BHC3™ Energy Management uses machine learning to help energy enterprises gain visibility into their cross-facility energy expenditures and prioritize actions to reduce their overall operational costs. The application leverages advanced AI and optimization algorithms to model building operations, detect anomalies in refinery assets, predict energy savings opportunities, and help energy facility managers take action in near real time.
Forecast energy demand in energy assets with greater accuracy using tailored machine learning analytics that achieve greater than 80% accuracy.
Increase CapEx investment ROI by optimizing investment in building and energy infrastructure (e.g., solar, smart lighting, energy storage, EVs).
Automate energy facility management with streaming analytics and AI-algorithms that predict loads of energy assets to dynamically optimize building operations.
提高reliability of energy assets by integrating on-site power, predicting peak and outage events, and optimizing demand across buildings.
精简reporting of energy asset power usage for quarterly/annual reviews and financial audits.

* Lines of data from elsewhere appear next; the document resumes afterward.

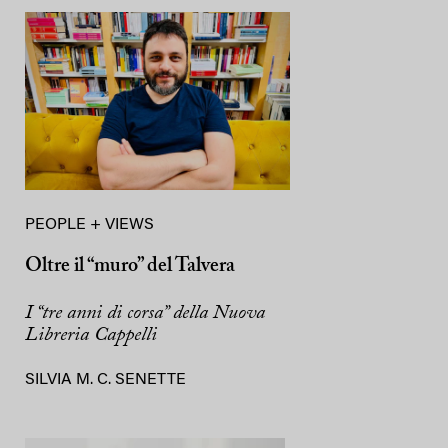
PEOPLE + VIEWS
Oltre il “muro” del Talvera
I “tre anni di corsa” della Nuova
Libreria Cappelli
SILVIA M. C. SENETTE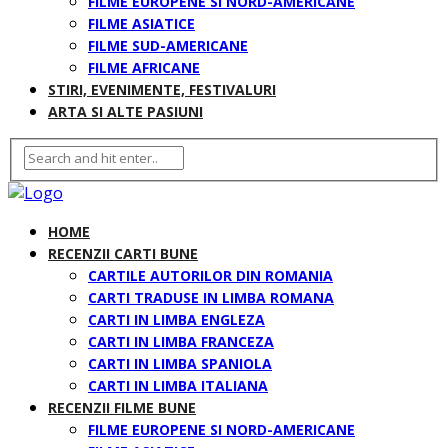
FILME EUROPENE SI NORD-AMERICANE
FILME ASIATICE
FILME SUD-AMERICANE
FILME AFRICANE
STIRI, EVENIMENTE, FESTIVALURI
ARTA SI ALTE PASIUNI
HOME
RECENZII CARTI BUNE
CARTILE AUTORILOR DIN ROMANIA
CARTI TRADUSE IN LIMBA ROMANA
CARTI IN LIMBA ENGLEZA
CARTI IN LIMBA FRANCEZA
CARTI IN LIMBA SPANIOLA
CARTI IN LIMBA ITALIANA
RECENZII FILME BUNE
FILME EUROPENE SI NORD-AMERICANE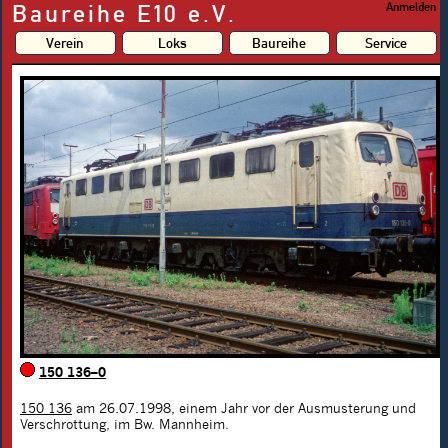
Baureihe E10 e.V.
Anmelden
Verein
Loks
Baureihe
Service
150 136–0
150 136
am 26.07.1998, einem Jahr vor der Ausmusterung und
Verschrottung, im Bw. Mannheim.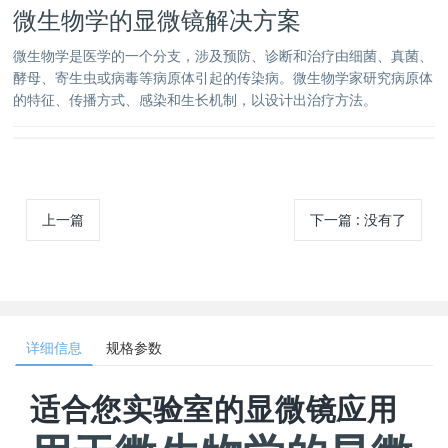
微生物学的显微镜解决方案
微生物学是医学的一个分支，涉及预防、诊断和治疗由细菌、真菌、
酵母、寄生虫或病毒等病原体引起的传染病。微生物学家研究病原体
的特征、传播方式、感染和生长机制，以设计出治疗方法。
上一篇
下一篇
:
没有了
详细信息
规格参数
适合您实验室的显微镜应用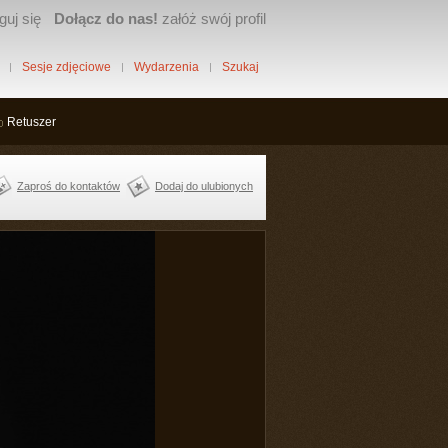
guj się
Dołącz do nas!
załóż swój profil
Sesje zdjęciowe
Wydarzenia
Szukaj
Retuszer
Zaproś do kontaktów
Dodaj do ulubionych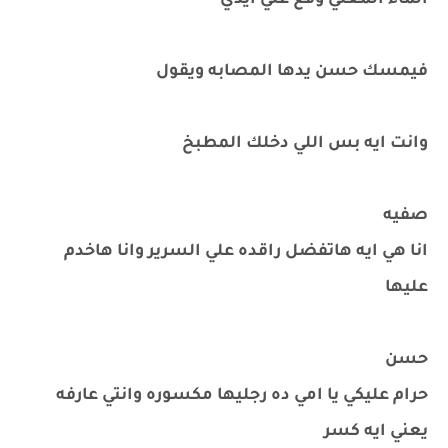
الماء المغلي وقع علي أيدي
فيمسك حسن يدها المصابه ويقول
وانت ايه بس اللي دخلك المطبخ
صفيه
انا هي ايه هاتفضل راقده علي السرير وانا هاخدم
عليها
حسن
حرام عليكي يا امي ده رجليها مكسوره وانتي عارفه
يعني ايه كسر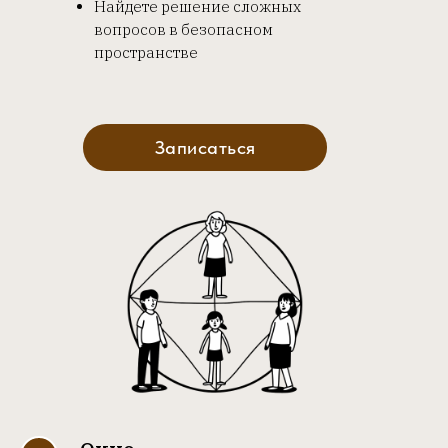
Найдете решение сложных
вопросов в безопасном
пространстве
Записаться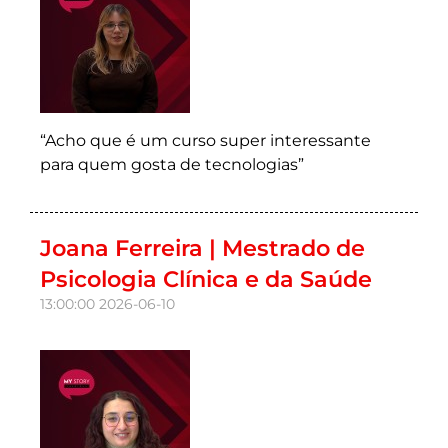
“Acho que é um curso super interessante
para quem gosta de tecnologias”
Joana Ferreira | Mestrado de
Psicologia Clínica e da Saúde
13:00:00
2026-06-10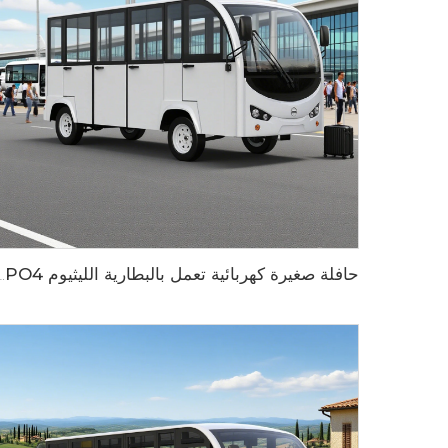
حافلة صغيرة كهربائية تعمل بالبطارية الليثيوم LiFePO4 بسعة 200AH ذات أبواب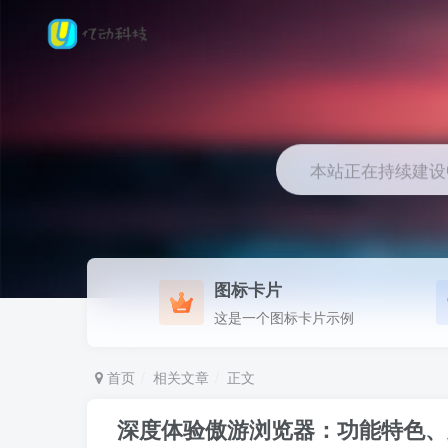
本站正在持续建设中.
图标卡片
这是一个图标卡片示例
首页
相关文章
正文
深度体验傲游浏览器：功能特色、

BHC3 Energy Management creates a unified federated cloud image of energy asset data from all key sources, including energy data (e.g., meter readings, utility bills), site operational data (e.g., schedules, occupancy), telemetry signals from building systems (e.g., lighting, HVAC), and third-party data (e.g.,建立审计，天气）。
With a comprehensive view of data across many energy systems and AI-based algorithms running continuously at scale, BHC3 Energy Management empowers facilities managers to optimize building operations, reduce utilities expenditure and achieve sustainability objectives.